Dolmabahçe'de mutabakat metni açıklandı. Hükümetin resmi
görevlileri, bakanları biz de İmralı heyetinde yer alan Sayın Sırı
Süreyya Önder'inde yer aldığı toplantıyla ortak bir metin
açıkladılar. Aslında okunan metin, üzerinde mutabakata varılan bir
metindi ve çözüm sürecinde ana başlıklar yer aldı. Bu on maddeye
bağlı bir silahsızlanma maddesi vardı. Bunlar aynı anda kamuoyuna
açıklandı ve kamuoyu beklente içerisine girdi.
Bunlar bu açıklamadan bir hafta sonra İmralı'da İzleme Kurulu
dediğimiz bir kurulda tartışılmaya başlanacaktı. İçerisinde
gazeteciler ve yazarların bulunduğu belki akademisyenlerinde yer
alacağı bir heyetti.
"SİYASETEN DE FİZİKEN DE MASA VAR"
Masa fiziken de siyaseten de var. Çözüm süreci masası dediğimiz,
Sayın Cumhurbaşkanı'nın kabul etmemesine rağmen bu masa var. Bu
masada Türkiye'nin 100 yıldır canını yakan, demokrasi sorunuyla da
doğrudan bağlantılı, Kürt insanının inkarına dayalı bir sorunun
çözümü için kuruldu masa. Oradaki tartışmalarla da bitmeyecek. Eğer
orada bir mutabakata varılırsa bu parlemantoda çözülecek.

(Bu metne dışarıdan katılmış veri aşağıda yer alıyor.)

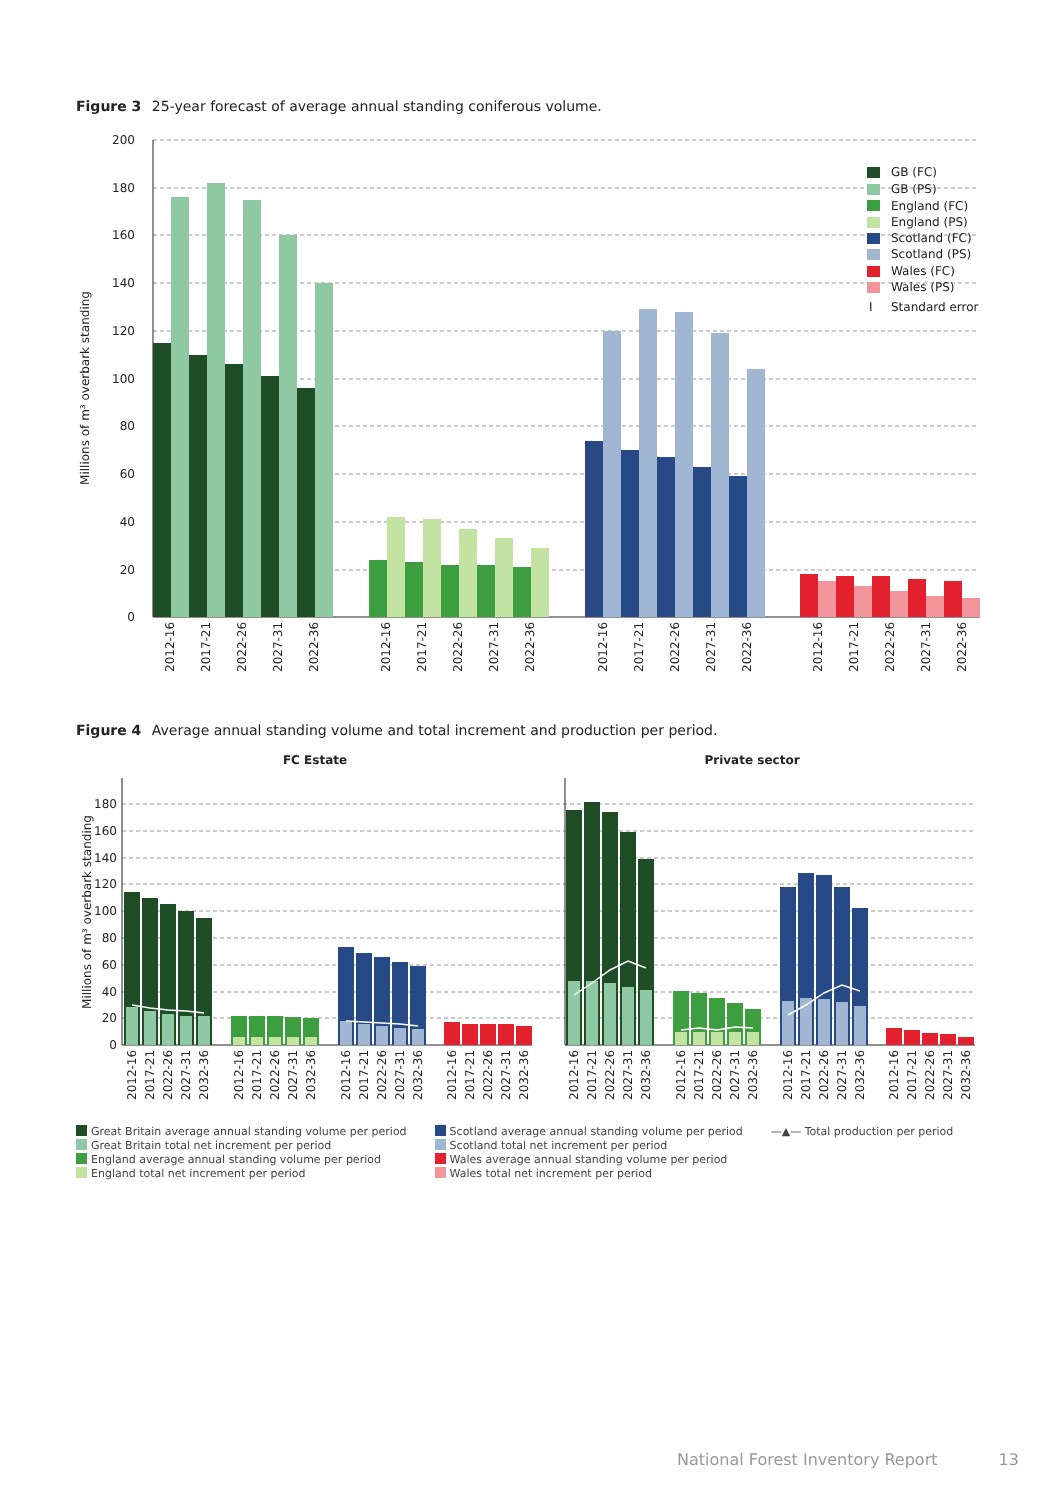Figure 3 25-year forecast of average annual standing coniferous volume.
200
180
160
140
120
100
80
60
40
20
0
Millions of m³ overbark standing
2012-16
2017-21
2022-26
2027-31
2022-36
2012-16
2017-21
2022-26
2027-31
2022-36
2012-16
2017-21
2022-26
2027-31
2022-36
2012-16
2017-21
2022-26
2027-31
2022-36
GB (FC)
GB (PS)
England (FC)
England (PS)
Scotland (FC)
Scotland (PS)
Wales (FC)
Wales (PS)
I
Standard error
Figure 4 Average annual standing volume and total increment and production per period.
FC Estate
Private sector
180
160
140
120
100
80
60
40
20
0
Millions of m³ overbark standing
2012-16
2017-21
2022-26
2027-31
2032-36
2012-16
2017-21
2022-26
2027-31
2032-36
2012-16
2017-21
2022-26
2027-31
2032-36
2012-16
2017-21
2022-26
2027-31
2032-36
2012-16
2017-21
2022-26
2027-31
2032-36
2012-16
2017-21
2022-26
2027-31
2032-36
2012-16
2017-21
2022-26
2027-31
2032-36
2012-16
2017-21
2022-26
2027-31
2032-36
Great Britain average annual standing volume per period
Great Britain total net increment per period
England average annual standing volume per period
England total net increment per period
Scotland average annual standing volume per period
Scotland total net increment per period
Wales average annual standing volume per period
Wales total net increment per period
—▲— Total production per period
National Forest Inventory Report 13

"BİR AY VEYA 15 GÜNDE ÇÖZÜLEBİLİRDİ"
Şu şartlarda anayasa yapılmasını öneriyoruz denilecekti ve eş
zamanlı olarak Öcalan'da çağrı yapacak ve PKK'ya silahları bırakma
ve savaşa son verme kongresi yapacaktı. Bakın bunların tamamı bir
ayda olabilirdi, 15 günde de olabilirdi. Bunları hızlandırmak
mümkündü.
Hükümet, Dolmabahçe'deki mutabakattan hemen sonra, bir iki gün
içerisinde kongre toplanacak ve böyle bir çağrı yapılacağı algısı
oluşturmaya çalıştı.
Biz de buna karşı çıktık. Uzlaşılan açıklamada bu değil. Kamuoyunu
yanıltmayın dedik. Sonuçta bu maddeler tartışılacak sonra da bu
sonuçlar çıkacaktı. Hükümet 10 maddeyi dikkate almadan,
silahlar niye bırakılmadı diye faturayı bize kesmeye
çalışıyor. Buradaki mukatabat sadece bize ait değil. Çok
zorlu bir süreç sonunda, hem devlet heyetinin hem de hükümetin hem
de İmralı'nın zorlu görüşmeler sonunda gelinmiş iyi bir
noktaydı.
"AK PARTİ'NİN Kİ SEÇİM TAKTİĞİ"
Halen Türkiye kamuoyunun bu barış sürecinin arkasında olduğuna
inanıyorum. AK Parti, Dolmabahçe mutabakatının kendilerine oy
getirmediğini düşünüyor. Büyük bir oy patlamasına yol açmıyor. Bunu
gördüler. Sonra da Sayın Cumhurbaşkanı biz neden bu matabakatın
arkasında duralım diye fitili ateşleyerek, AK Parti sözcüleri de
bunun arkasından gelerek bir seçim taktiği çıkarmaya
başladılar.
Biliyorsunuz çözüm süreciyle ilgili bölümün, matbaya giderken düştü
diyerek çok ciddiyetsiz bir yaklaşım sergiliyorlar.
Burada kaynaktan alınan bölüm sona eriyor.